Find the string "distance" in the records and copy each line where it occurs.
══════
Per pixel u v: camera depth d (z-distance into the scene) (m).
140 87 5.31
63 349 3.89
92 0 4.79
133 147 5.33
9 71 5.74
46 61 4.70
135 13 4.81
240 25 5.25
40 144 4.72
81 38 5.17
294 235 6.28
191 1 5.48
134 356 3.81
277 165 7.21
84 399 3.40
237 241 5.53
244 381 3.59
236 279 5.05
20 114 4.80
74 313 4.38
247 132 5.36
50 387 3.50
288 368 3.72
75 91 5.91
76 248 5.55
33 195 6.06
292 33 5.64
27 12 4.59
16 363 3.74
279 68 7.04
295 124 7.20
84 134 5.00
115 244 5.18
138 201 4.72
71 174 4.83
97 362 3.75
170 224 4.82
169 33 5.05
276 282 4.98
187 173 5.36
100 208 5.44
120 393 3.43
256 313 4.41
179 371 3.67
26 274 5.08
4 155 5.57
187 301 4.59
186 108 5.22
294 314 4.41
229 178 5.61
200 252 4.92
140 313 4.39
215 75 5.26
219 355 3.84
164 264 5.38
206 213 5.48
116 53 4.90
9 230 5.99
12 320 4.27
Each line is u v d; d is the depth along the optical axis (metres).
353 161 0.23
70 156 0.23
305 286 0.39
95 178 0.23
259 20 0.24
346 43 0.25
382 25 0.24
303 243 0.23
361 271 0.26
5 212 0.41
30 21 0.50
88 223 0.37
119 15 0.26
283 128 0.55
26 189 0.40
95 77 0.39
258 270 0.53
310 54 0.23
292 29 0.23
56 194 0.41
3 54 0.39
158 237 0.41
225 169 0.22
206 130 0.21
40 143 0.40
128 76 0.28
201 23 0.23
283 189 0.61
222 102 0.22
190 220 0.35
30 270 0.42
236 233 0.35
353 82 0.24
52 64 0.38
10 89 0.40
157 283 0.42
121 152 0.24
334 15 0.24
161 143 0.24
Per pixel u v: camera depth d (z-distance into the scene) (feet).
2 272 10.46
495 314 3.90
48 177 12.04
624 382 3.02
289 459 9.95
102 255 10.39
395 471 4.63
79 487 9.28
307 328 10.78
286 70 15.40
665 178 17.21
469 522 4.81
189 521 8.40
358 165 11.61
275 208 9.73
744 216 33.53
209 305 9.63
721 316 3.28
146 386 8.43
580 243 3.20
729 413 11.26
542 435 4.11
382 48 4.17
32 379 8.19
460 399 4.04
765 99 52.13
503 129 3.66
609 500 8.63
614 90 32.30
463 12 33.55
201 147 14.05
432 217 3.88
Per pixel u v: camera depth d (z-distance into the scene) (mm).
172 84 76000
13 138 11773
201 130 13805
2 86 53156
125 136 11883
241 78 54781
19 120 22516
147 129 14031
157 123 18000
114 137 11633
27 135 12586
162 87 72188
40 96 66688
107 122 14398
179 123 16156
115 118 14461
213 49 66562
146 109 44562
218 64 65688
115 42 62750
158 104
══════
Answer:
Per pixel u v: camera depth d (z-distance into the scene) (m).
Per pixel u v: camera depth d (z-distance into the scene) (feet).
Per pixel u v: camera depth d (z-distance into the scene) (mm).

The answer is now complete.